Stored entries:
"""
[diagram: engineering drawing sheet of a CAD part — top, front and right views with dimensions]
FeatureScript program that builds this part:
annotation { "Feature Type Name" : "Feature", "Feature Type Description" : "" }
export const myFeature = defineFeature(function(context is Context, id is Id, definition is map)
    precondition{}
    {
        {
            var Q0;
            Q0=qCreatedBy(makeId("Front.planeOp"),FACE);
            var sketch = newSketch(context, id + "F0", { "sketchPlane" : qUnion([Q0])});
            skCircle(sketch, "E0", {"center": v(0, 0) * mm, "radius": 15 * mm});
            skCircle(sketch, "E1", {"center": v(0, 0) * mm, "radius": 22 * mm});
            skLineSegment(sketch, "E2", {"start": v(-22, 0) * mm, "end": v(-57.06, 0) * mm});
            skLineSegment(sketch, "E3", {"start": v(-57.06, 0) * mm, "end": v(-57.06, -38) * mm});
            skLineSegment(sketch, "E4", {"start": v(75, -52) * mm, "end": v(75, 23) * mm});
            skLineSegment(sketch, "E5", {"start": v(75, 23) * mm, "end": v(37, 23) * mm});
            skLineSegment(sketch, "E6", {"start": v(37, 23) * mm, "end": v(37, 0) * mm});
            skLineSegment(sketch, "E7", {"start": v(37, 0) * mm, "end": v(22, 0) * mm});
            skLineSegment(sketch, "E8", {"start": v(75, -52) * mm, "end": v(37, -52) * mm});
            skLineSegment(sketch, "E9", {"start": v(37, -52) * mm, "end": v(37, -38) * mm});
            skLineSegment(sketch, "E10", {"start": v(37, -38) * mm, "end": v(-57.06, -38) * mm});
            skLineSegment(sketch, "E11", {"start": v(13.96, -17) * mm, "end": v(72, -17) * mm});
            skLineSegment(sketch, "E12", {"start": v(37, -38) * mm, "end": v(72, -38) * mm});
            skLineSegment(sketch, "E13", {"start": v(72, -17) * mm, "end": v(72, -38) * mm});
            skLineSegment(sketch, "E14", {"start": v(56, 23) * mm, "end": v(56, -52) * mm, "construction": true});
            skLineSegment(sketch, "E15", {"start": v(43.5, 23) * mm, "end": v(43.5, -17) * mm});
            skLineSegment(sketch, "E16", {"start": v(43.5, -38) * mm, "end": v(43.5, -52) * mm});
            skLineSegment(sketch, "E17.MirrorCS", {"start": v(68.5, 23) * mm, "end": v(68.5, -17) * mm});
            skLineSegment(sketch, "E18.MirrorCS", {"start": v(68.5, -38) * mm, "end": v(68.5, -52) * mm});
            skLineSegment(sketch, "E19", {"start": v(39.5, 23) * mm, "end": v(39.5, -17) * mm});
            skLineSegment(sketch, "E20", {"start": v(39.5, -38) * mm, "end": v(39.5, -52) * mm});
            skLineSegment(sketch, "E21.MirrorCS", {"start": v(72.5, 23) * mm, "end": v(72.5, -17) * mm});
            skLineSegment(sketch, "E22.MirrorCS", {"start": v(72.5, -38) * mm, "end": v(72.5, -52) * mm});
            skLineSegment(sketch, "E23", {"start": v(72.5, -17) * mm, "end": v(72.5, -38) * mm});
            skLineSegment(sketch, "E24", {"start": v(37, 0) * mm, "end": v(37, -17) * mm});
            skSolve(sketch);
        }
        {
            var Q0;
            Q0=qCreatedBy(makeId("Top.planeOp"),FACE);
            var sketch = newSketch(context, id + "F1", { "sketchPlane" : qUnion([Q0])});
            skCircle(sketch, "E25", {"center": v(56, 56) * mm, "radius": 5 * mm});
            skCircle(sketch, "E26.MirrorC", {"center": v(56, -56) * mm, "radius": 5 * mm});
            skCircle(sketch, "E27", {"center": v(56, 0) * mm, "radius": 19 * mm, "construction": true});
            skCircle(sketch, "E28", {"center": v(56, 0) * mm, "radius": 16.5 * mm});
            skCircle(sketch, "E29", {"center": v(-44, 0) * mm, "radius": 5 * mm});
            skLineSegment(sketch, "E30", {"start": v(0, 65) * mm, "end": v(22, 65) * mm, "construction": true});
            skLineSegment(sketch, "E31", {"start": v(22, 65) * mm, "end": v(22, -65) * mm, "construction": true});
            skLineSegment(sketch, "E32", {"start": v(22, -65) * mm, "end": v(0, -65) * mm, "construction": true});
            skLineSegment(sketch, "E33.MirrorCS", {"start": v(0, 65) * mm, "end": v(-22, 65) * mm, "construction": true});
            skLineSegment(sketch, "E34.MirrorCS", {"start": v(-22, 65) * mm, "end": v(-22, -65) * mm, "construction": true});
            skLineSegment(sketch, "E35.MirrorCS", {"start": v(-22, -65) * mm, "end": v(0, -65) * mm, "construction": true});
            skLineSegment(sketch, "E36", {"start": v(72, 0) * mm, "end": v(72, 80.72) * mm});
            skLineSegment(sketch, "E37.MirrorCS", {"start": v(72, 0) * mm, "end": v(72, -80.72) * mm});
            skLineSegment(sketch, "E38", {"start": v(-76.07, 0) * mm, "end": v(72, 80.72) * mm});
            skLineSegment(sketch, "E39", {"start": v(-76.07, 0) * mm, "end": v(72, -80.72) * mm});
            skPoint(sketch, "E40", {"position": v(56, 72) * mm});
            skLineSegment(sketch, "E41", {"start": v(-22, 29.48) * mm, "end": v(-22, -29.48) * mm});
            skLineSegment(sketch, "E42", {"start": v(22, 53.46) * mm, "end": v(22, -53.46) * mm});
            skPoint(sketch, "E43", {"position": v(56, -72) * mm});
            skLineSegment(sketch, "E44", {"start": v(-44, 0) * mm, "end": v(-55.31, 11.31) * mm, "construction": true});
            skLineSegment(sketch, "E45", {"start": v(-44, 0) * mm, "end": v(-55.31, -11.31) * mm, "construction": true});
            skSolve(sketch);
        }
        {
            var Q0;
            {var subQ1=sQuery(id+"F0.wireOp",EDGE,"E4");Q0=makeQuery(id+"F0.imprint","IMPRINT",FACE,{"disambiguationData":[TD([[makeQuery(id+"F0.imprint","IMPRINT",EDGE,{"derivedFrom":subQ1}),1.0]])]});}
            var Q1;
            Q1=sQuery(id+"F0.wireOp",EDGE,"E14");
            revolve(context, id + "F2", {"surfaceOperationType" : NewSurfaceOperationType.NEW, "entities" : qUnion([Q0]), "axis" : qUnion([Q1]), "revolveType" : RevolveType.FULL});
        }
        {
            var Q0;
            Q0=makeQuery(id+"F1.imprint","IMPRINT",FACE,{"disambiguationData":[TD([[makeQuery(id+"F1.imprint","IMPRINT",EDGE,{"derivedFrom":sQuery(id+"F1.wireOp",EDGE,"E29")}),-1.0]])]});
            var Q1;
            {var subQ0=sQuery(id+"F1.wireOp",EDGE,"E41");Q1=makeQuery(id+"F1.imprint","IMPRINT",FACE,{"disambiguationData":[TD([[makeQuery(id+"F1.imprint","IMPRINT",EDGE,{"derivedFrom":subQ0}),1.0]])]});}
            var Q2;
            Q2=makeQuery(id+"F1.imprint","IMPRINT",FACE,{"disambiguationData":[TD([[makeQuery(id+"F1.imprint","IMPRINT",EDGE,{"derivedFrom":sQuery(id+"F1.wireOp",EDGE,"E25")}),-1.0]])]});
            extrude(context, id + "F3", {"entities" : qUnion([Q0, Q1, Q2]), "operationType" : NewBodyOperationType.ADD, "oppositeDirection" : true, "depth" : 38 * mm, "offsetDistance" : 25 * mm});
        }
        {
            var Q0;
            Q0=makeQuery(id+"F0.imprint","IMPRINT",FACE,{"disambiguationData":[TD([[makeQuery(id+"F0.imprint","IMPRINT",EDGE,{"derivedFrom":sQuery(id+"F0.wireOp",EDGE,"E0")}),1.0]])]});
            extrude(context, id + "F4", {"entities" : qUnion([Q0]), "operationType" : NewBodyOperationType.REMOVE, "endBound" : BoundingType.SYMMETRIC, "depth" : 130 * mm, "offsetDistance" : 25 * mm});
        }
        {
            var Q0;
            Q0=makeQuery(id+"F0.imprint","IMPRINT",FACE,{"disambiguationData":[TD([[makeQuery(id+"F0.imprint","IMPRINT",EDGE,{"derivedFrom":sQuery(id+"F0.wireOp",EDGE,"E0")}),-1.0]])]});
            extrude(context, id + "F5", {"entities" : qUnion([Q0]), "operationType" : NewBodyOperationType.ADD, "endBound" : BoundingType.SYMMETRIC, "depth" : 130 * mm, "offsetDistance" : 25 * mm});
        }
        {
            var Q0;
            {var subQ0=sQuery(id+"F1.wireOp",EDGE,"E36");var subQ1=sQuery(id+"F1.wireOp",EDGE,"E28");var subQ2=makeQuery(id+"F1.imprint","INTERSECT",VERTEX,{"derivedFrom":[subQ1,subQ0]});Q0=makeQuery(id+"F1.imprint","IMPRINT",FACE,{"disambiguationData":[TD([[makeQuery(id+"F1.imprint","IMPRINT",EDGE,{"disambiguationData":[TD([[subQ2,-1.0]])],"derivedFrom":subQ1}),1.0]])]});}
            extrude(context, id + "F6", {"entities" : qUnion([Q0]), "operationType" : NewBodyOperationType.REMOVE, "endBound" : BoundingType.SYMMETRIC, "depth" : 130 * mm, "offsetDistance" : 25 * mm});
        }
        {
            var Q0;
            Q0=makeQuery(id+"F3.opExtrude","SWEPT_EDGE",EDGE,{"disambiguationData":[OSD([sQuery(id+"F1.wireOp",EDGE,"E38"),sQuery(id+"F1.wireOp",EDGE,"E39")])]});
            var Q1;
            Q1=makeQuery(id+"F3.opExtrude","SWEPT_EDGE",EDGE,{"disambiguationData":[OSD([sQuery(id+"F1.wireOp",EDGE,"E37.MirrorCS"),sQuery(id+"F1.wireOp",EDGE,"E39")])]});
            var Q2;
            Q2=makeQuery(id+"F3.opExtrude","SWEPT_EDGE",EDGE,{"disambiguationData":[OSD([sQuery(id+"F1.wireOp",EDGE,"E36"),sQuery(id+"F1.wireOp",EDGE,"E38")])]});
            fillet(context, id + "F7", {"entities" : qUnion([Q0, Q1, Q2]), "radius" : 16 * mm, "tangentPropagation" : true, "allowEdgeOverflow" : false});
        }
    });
"""
--- Required work ---
Identify every line in the items above that contains the string "makeId", treating uppercase and lowercase as distinct, and copy each such line in full.

--- Output of the exercise ---
            Q0=qCreatedBy(makeId("Front.planeOp"),FACE);
            Q0=qCreatedBy(makeId("Top.planeOp"),FACE);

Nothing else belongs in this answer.